*Task to complete:* From the records below, extract only the lines running from the line with "hfov_deg: 61.7" to the line with "focal_mm: 4.15", both lines included, reproducing them exactly.

-- Extracted information follows --

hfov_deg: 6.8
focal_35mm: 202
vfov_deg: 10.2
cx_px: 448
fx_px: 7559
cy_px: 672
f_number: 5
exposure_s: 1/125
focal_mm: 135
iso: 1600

-- Extracted information concluded --
-- Extracted information follows --

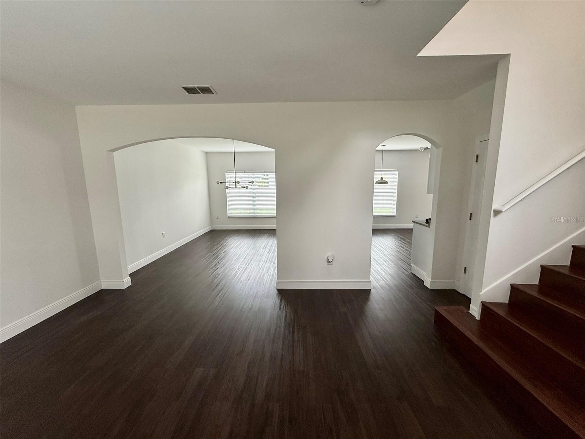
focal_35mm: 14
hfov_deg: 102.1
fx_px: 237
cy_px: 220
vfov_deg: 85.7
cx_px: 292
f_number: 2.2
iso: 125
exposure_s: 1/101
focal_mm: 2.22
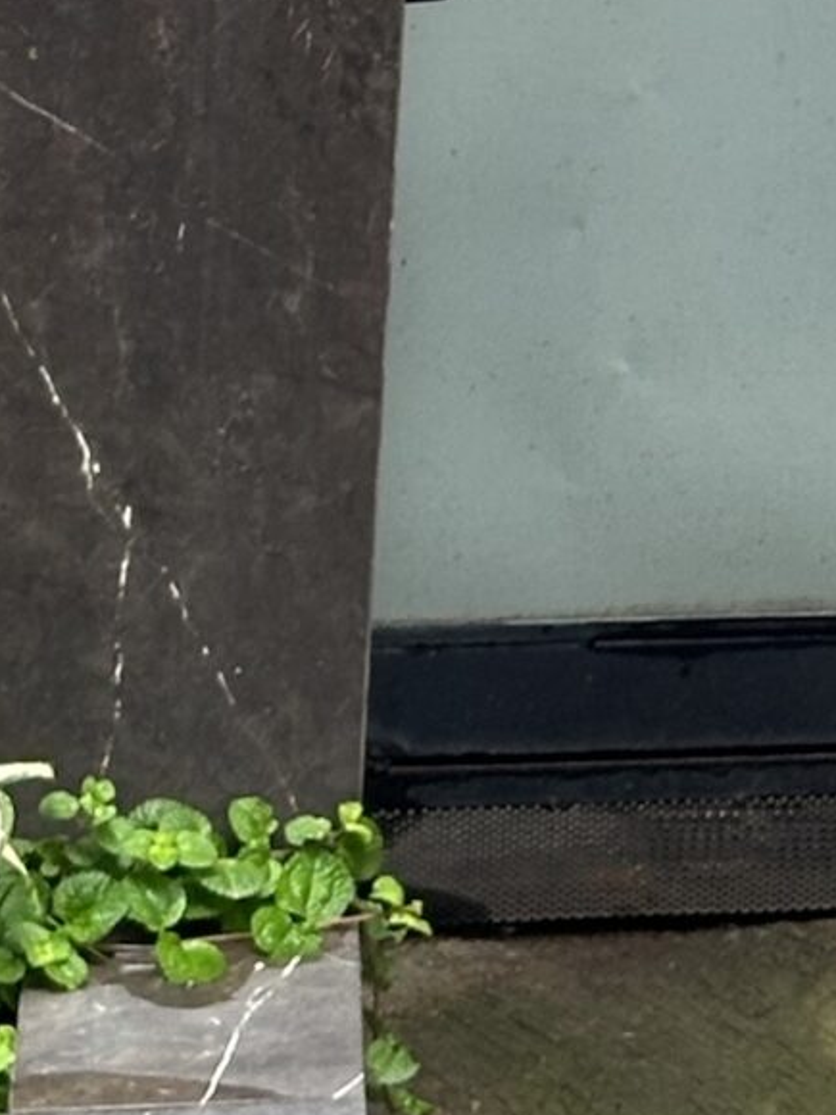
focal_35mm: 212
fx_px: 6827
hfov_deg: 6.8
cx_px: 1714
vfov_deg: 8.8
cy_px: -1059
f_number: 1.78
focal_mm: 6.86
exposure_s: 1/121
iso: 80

-- Extracted information concluded --
-- Extracted information follows --

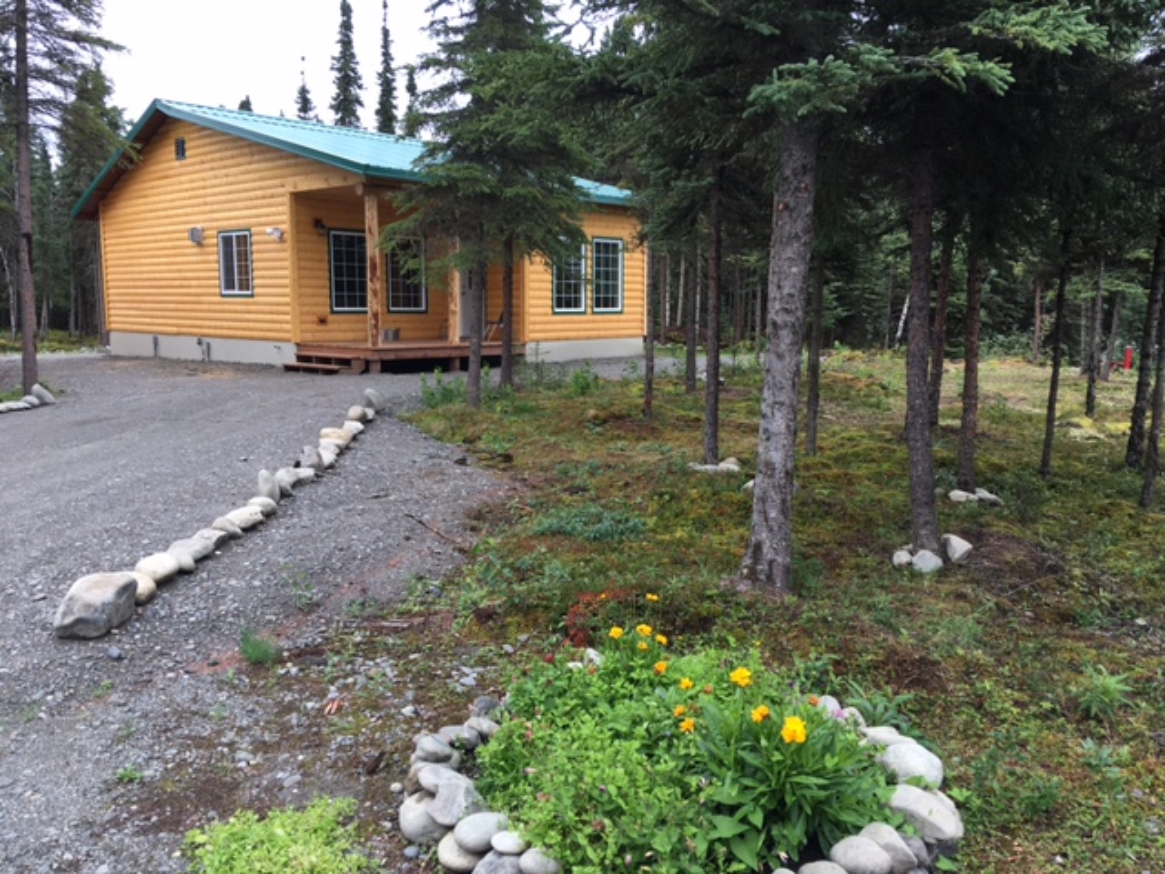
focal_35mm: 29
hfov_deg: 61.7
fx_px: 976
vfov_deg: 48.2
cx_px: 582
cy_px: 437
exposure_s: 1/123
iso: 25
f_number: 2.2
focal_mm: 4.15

-- Extracted information concluded --

*Written response:*
hfov_deg: 61.7
fx_px: 976
vfov_deg: 48.2
cx_px: 582
cy_px: 437
exposure_s: 1/123
iso: 25
f_number: 2.2
focal_mm: 4.15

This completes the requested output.